British monarchs were not supposed to say such things. But, let us suppose that Edward had continued to speak out against poverty and mass unemployment. Let us further suppose that his younger brother, George, the Duke of Kent, had used his contacts with Nazi-sympathising German aristocrats to forge an alliance with like-minded members of the British upper-classes? With the additional assistance of the brilliant outcast politicians mentioned above – all of them desperate to restore their dwindling political fortunes – a more intelligent and dynamic Edward VIII would have had every chance of successfully carrying-off a royal coup d’état.
 
Even today there are elements within the British establishment who dread the ascension of the Prince of Wales. Unlike his remarkable mother, who has maintained the constitutional proprieties impeccably for the whole of her 64-year reign, it is feared that King Charles III may not be content to remain above the political fray. Imagine a King who tweeted? A King who to read his own Speech from the Throne? In the throes of another economic crisis, and unwilling to be ‘rescued’ by a political class they both despise and distrust, what might Charles III’s subjects not do?
 
What has prompted these musings on the residual power of the monarchy? Obviously, it was the extraordinary, and apparently impromptu, political observations of Tuheitia Paki, the Maori King. The latter’s disparaging remarks about the Labour Party, coupled with his de facto endorsement of the Maori and Mana parties, have garnered the Kingitanga movement considerable media coverage. It is a matter of some significance that, to date, media coverage has offered little in the way of criticism of the King’s actions. Maori and Pakeha journalists, alike, have not thought it necessary to condemn Tuheitia for stepping into the fraught arena of electoral politics.
 
The NZ First Leader, Winston Peters, has had no such qualms. “It is disappointing the Maori King has been used in such a sad way,” said Mr Peters. “There is no way his predecessor, the Maori Queen, would ever have done that.”
 
Perhaps not.

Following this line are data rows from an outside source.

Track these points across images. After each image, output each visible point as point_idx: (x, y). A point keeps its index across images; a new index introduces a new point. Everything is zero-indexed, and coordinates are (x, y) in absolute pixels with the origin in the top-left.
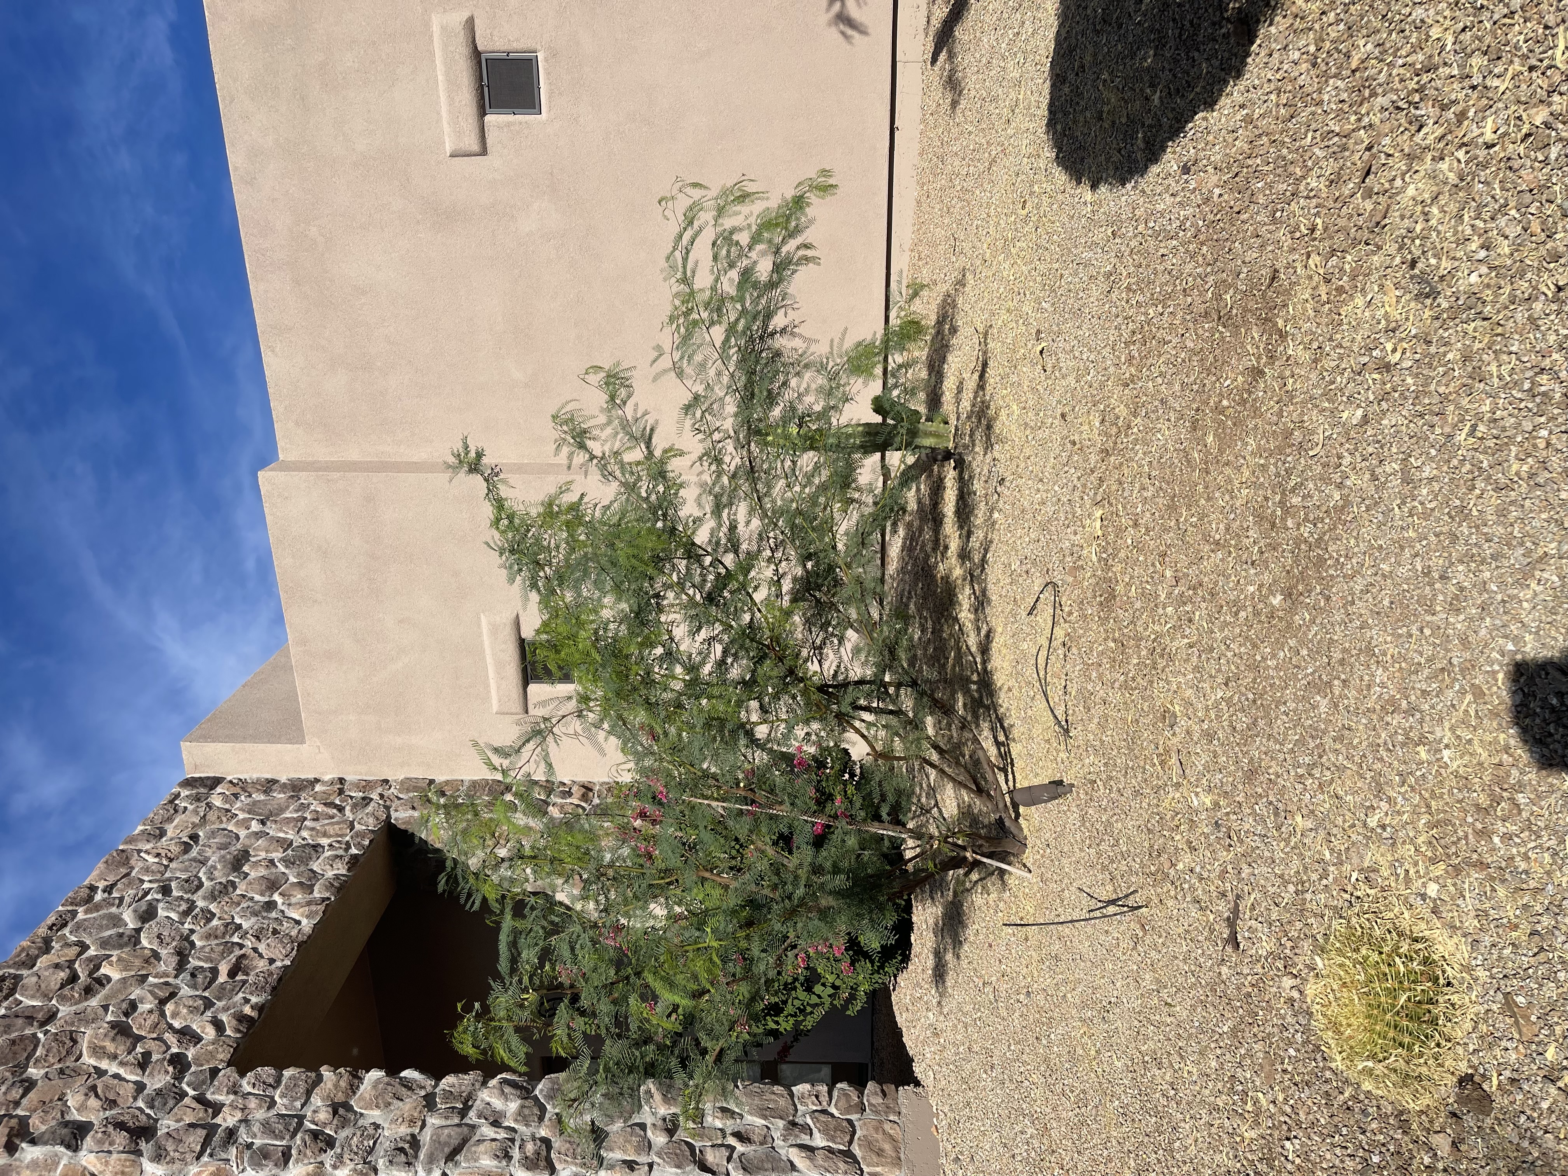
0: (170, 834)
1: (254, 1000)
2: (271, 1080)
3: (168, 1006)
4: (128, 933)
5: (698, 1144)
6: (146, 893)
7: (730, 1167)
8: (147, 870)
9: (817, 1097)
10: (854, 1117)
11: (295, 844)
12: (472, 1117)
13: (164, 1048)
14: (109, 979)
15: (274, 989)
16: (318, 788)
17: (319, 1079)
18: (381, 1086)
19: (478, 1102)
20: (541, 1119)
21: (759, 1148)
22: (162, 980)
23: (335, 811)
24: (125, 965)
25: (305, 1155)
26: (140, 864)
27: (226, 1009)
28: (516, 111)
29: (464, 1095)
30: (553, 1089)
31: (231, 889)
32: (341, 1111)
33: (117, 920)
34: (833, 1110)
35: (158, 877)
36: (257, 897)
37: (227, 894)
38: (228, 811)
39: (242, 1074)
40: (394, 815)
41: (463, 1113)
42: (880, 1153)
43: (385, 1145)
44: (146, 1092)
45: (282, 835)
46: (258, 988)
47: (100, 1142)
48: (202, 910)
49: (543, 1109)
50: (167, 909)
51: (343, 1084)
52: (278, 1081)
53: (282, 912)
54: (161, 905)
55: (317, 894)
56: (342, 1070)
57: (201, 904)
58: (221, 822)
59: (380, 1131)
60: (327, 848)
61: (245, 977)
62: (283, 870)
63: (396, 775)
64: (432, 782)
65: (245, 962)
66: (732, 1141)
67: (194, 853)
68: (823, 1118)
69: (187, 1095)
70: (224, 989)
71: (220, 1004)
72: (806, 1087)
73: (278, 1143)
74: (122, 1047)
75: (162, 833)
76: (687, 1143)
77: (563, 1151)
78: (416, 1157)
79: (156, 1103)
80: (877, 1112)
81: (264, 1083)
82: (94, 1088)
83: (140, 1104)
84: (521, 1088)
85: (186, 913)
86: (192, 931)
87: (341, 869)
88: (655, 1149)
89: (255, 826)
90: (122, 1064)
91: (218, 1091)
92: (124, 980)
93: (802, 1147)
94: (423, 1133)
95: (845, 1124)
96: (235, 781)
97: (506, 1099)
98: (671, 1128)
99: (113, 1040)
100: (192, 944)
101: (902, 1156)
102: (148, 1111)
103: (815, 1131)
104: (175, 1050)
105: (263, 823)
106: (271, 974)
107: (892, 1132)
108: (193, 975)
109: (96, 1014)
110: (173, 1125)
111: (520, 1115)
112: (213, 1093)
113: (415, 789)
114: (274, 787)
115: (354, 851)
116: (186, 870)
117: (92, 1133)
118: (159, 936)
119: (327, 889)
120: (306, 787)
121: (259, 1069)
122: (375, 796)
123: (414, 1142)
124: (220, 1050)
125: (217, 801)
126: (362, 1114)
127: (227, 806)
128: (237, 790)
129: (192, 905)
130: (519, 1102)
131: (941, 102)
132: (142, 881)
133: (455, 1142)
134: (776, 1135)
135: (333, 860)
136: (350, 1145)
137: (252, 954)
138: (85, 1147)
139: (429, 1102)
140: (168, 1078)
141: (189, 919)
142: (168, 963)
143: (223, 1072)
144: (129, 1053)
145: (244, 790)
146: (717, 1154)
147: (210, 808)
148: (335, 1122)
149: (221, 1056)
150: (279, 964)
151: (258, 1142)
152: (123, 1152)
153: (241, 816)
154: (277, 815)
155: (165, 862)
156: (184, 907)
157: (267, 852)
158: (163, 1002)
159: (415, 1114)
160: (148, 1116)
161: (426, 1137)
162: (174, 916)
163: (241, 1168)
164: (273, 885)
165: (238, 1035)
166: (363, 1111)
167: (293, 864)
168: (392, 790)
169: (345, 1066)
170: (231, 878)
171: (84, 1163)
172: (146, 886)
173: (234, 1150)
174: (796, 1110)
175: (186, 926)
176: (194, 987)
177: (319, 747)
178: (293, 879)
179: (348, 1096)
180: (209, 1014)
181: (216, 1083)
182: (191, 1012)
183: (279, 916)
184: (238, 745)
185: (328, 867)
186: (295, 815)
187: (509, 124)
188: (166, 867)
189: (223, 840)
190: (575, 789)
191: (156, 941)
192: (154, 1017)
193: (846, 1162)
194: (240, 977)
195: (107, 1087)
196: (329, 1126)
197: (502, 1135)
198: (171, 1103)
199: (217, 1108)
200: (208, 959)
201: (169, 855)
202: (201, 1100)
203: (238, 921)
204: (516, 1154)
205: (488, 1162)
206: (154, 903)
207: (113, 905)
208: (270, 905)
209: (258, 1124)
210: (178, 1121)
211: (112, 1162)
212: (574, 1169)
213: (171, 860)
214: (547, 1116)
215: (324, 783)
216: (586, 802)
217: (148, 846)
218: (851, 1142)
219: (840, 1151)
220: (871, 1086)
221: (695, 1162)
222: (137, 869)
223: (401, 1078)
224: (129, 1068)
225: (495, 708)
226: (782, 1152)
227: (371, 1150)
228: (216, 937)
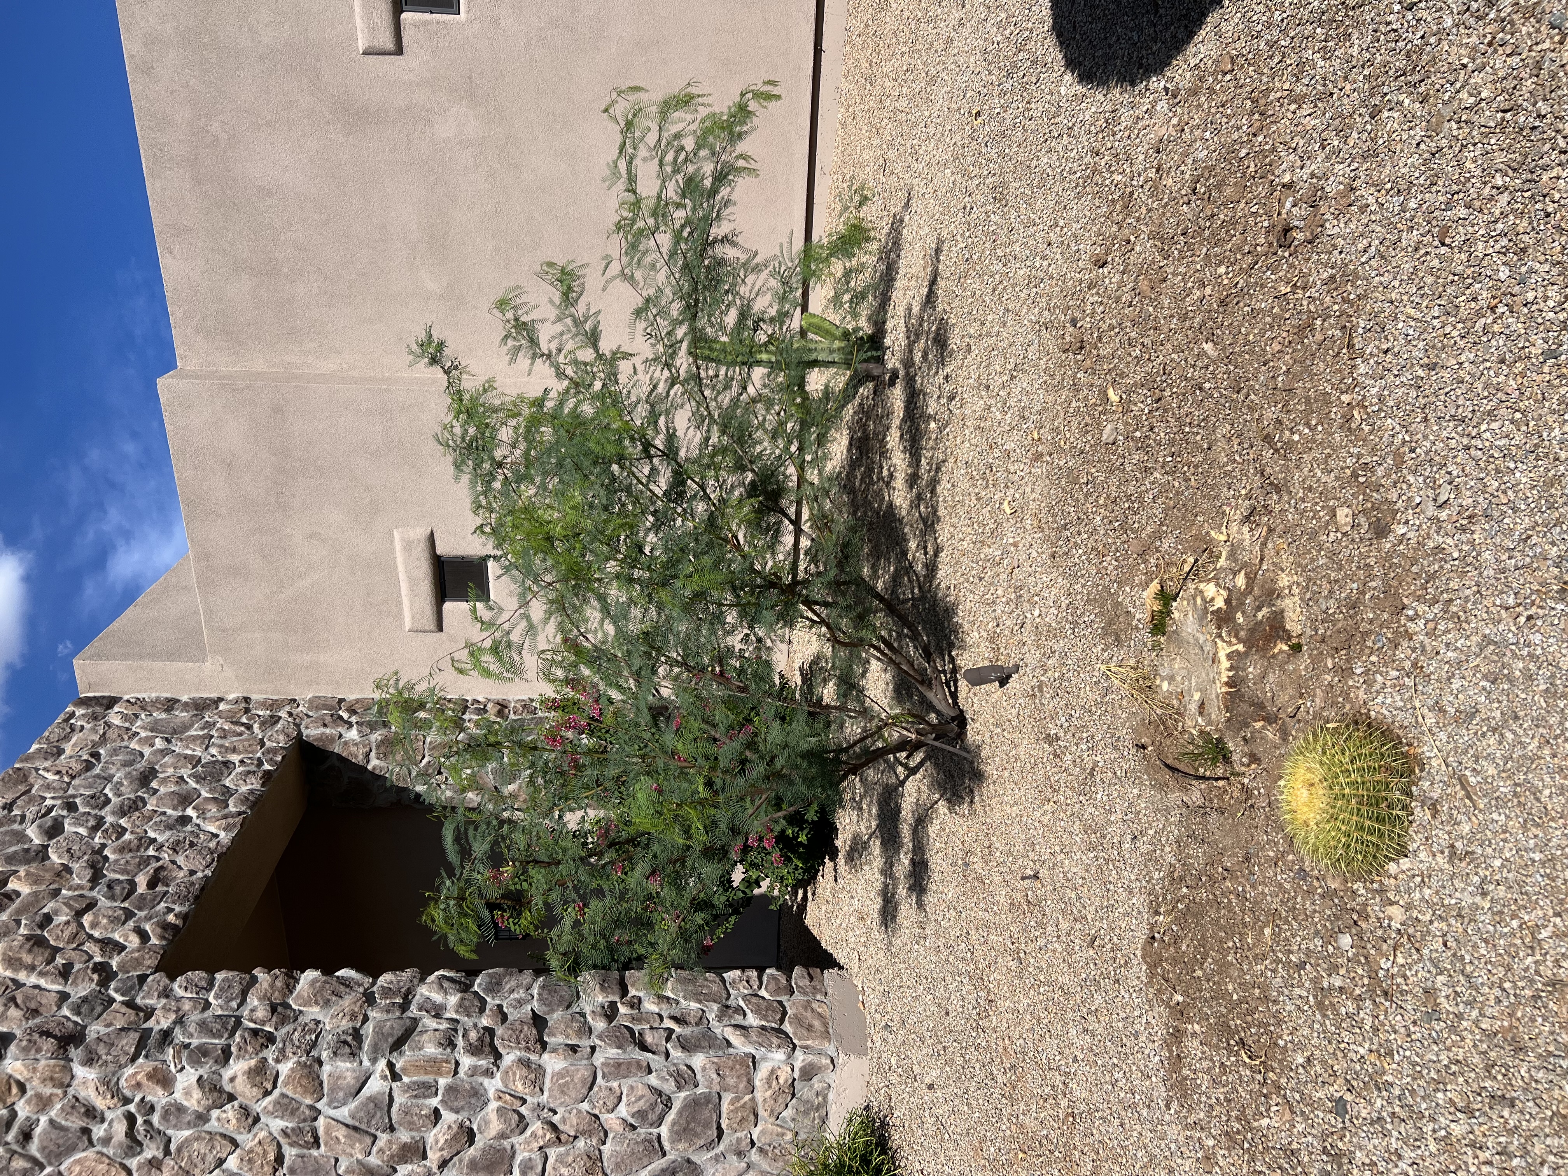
0: (68, 752)
1: (177, 909)
2: (203, 984)
3: (85, 917)
4: (34, 848)
5: (637, 1028)
6: (50, 810)
7: (669, 1046)
8: (48, 787)
9: (748, 982)
10: (784, 998)
11: (203, 761)
12: (413, 1011)
13: (86, 957)
14: (18, 894)
15: (197, 898)
16: (222, 706)
17: (254, 980)
18: (318, 984)
19: (418, 997)
20: (482, 1010)
21: (696, 1029)
22: (76, 893)
23: (243, 729)
24: (35, 880)
25: (246, 1051)
26: (40, 782)
27: (148, 918)
28: (433, 9)
29: (403, 990)
30: (491, 983)
31: (141, 805)
32: (280, 1009)
33: (21, 837)
34: (763, 993)
35: (61, 793)
36: (170, 812)
37: (137, 809)
38: (127, 729)
39: (173, 979)
40: (305, 732)
41: (404, 1007)
42: (810, 1028)
43: (328, 1038)
44: (70, 1000)
45: (189, 752)
46: (180, 898)
47: (25, 1050)
48: (111, 824)
49: (483, 1002)
50: (75, 824)
51: (279, 984)
52: (211, 983)
53: (198, 825)
54: (67, 821)
55: (232, 808)
56: (277, 971)
57: (109, 819)
58: (123, 740)
59: (321, 1026)
60: (237, 764)
61: (165, 889)
62: (194, 785)
63: (305, 695)
64: (341, 701)
65: (164, 873)
66: (668, 1023)
67: (97, 770)
68: (754, 1000)
69: (115, 1001)
70: (145, 899)
71: (141, 914)
72: (738, 972)
73: (217, 1041)
74: (40, 958)
75: (60, 752)
76: (626, 1026)
77: (506, 1037)
78: (360, 1048)
79: (83, 1010)
80: (805, 993)
81: (196, 986)
82: (13, 999)
83: (66, 1011)
84: (460, 983)
85: (95, 829)
86: (104, 846)
87: (254, 783)
88: (595, 1033)
89: (159, 744)
90: (42, 974)
91: (148, 995)
92: (35, 894)
93: (736, 1026)
94: (365, 1026)
95: (775, 1004)
96: (133, 700)
97: (446, 993)
98: (610, 1013)
99: (30, 951)
100: (106, 858)
101: (831, 1031)
102: (75, 1018)
103: (748, 1011)
104: (98, 959)
105: (168, 741)
106: (192, 884)
107: (820, 1010)
108: (109, 887)
109: (7, 927)
110: (103, 1030)
111: (461, 1007)
112: (143, 998)
113: (325, 706)
114: (176, 706)
115: (267, 767)
116: (90, 786)
117: (15, 1042)
118: (69, 851)
119: (243, 803)
120: (209, 705)
121: (190, 973)
122: (283, 714)
123: (357, 1034)
124: (147, 956)
125: (116, 721)
126: (301, 1012)
127: (127, 725)
128: (136, 709)
129: (100, 821)
130: (459, 995)
131: (870, 23)
132: (44, 799)
133: (398, 1033)
134: (711, 1016)
135: (246, 776)
136: (292, 1040)
137: (171, 866)
138: (9, 1055)
139: (369, 999)
140: (93, 986)
141: (99, 834)
142: (80, 876)
143: (151, 978)
144: (48, 963)
145: (143, 708)
146: (656, 1035)
147: (109, 727)
148: (274, 1019)
149: (148, 963)
150: (200, 874)
151: (195, 1042)
152: (51, 1058)
153: (143, 734)
154: (182, 732)
155: (66, 779)
156: (92, 822)
157: (175, 768)
158: (79, 914)
159: (356, 1009)
160: (76, 1023)
161: (369, 1030)
162: (82, 831)
163: (179, 1067)
164: (185, 799)
165: (164, 943)
166: (302, 1008)
167: (204, 779)
168: (300, 708)
169: (280, 968)
170: (139, 794)
171: (9, 1071)
172: (49, 802)
173: (171, 1051)
174: (729, 995)
175: (97, 840)
176: (112, 898)
177: (222, 666)
178: (205, 794)
179: (285, 996)
180: (131, 923)
181: (145, 988)
182: (112, 922)
183: (195, 829)
184: (135, 664)
185: (241, 782)
186: (201, 733)
187: (425, 23)
188: (69, 784)
189: (127, 758)
190: (490, 706)
191: (66, 855)
192: (73, 928)
193: (778, 1037)
194: (160, 888)
195: (27, 998)
196: (268, 1024)
197: (445, 1025)
198: (99, 1009)
199: (149, 1013)
200: (123, 872)
201: (70, 772)
202: (130, 1004)
203: (151, 834)
204: (460, 1042)
205: (433, 1050)
206: (60, 819)
207: (15, 821)
208: (184, 820)
209: (193, 1024)
210: (108, 1025)
211: (40, 1069)
212: (518, 1053)
213: (73, 777)
214: (488, 1007)
215: (228, 702)
216: (502, 717)
217: (47, 764)
218: (782, 1021)
219: (773, 1029)
220: (798, 970)
221: (636, 1044)
222: (36, 787)
223: (338, 977)
224: (49, 978)
225: (408, 625)
226: (718, 1031)
227: (314, 1044)
228: (130, 851)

But was his predecessor’s reticence born of what she perceived to be her purely ceremonial status? Or, was her silence on electoral matters merely a concession to the prevailing political realities of her reign. For the past 153 years, the Kingitanga has maintained a respectful distance from the Settler State. This is hardly surprising: military invasion and land confiscation tends to dampen even the most courageous people’s political ardour.
 
The Kingitanga’s long-standing recognition of the Settler State’s power to do it harm, indicated by its dignified silence, has been misinterpreted by Pakeha politicians as indigenous acceptance of the rules of constitutional monarchy. Like his British counterpart’s, the Maori monarch’s status is regarded as purely symbolic and ceremonial. That he or she might aspire to being an independent political actor, wielding real political power, is not something Pakeha New Zealand has seriously contemplated since 1863.
 
Much has changed since that violent period of our history. The Settler State is no longer the predatory beast that assailed the earthworks at Rangiriri. The need for Kingitanga reticence is not so great now as it was during the reign of Dame Te Atairangikaahu, King Tuheitia’s predecessor. In his keynote speech to mark the tenth anniversary of his ascension, the Maori King spoke of Maori exercising dual sovereignty over Aotearoa-New Zealand by 2025. This is less constitutional monarchy than it is constitutional revolution.
 
Royal words matter. If you doubt it, then just imagine the effect on Jeremy Corbyn’s fortunes if Queen Elizabeth II declared herself a life-long Labour supporter.